Exercise goal: With pictures omitted, copy exactly the lines from the one containing "22: (841, 214)" through the end of the records below.

★ ★ ★ ★ ★ ★ ★

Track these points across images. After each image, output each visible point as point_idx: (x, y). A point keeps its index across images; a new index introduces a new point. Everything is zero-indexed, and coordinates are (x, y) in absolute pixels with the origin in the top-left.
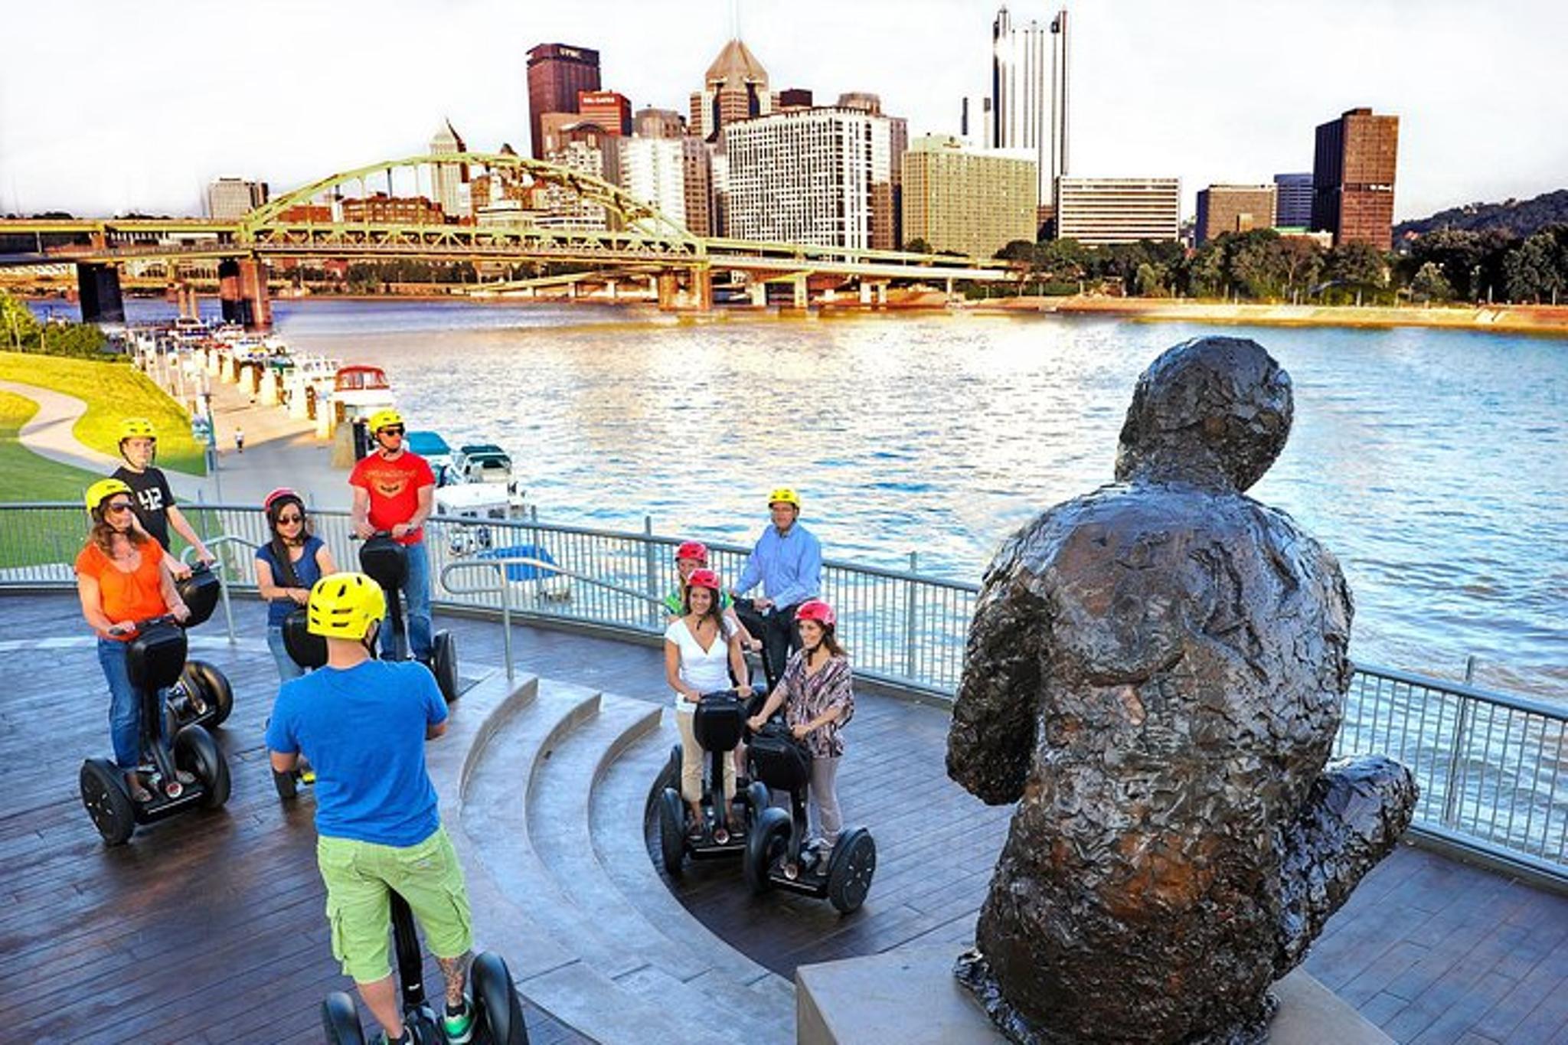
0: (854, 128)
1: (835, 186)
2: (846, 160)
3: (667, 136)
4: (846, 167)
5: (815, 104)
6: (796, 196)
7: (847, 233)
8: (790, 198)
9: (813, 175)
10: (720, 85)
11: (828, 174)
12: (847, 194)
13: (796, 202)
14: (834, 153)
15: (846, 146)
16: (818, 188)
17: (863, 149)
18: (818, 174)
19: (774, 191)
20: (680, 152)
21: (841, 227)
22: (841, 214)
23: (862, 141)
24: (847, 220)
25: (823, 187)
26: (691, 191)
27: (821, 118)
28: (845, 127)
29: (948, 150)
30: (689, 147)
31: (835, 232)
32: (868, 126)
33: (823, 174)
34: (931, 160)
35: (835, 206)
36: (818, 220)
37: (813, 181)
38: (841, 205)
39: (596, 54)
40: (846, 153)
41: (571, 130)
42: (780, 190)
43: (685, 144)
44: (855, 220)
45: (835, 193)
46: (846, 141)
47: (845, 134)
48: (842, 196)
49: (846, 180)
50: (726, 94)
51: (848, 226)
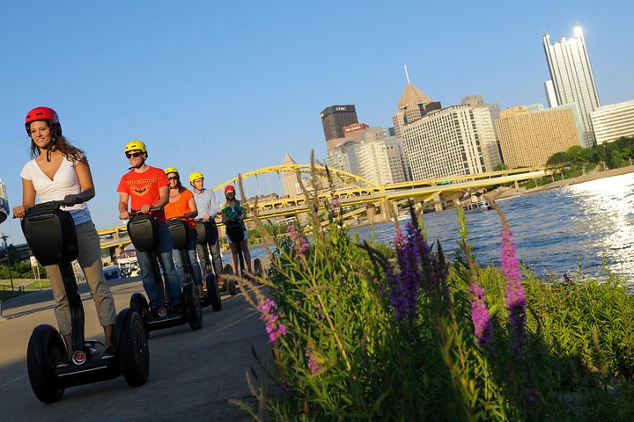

★ ★ ★ ★ ★ ★ ★

Your solution:
22: (841, 214)
23: (862, 141)
24: (847, 220)
25: (823, 187)
26: (691, 191)
27: (821, 118)
28: (845, 127)
29: (948, 150)
30: (689, 147)
31: (835, 232)
32: (868, 126)
33: (823, 174)
34: (931, 160)
35: (835, 206)
36: (818, 220)
37: (813, 181)
38: (841, 205)
39: (596, 54)
40: (846, 153)
41: (571, 130)
42: (780, 190)
43: (685, 144)
44: (855, 220)
45: (835, 193)
46: (846, 141)
47: (845, 134)
48: (842, 196)
49: (846, 180)
50: (726, 94)
51: (848, 226)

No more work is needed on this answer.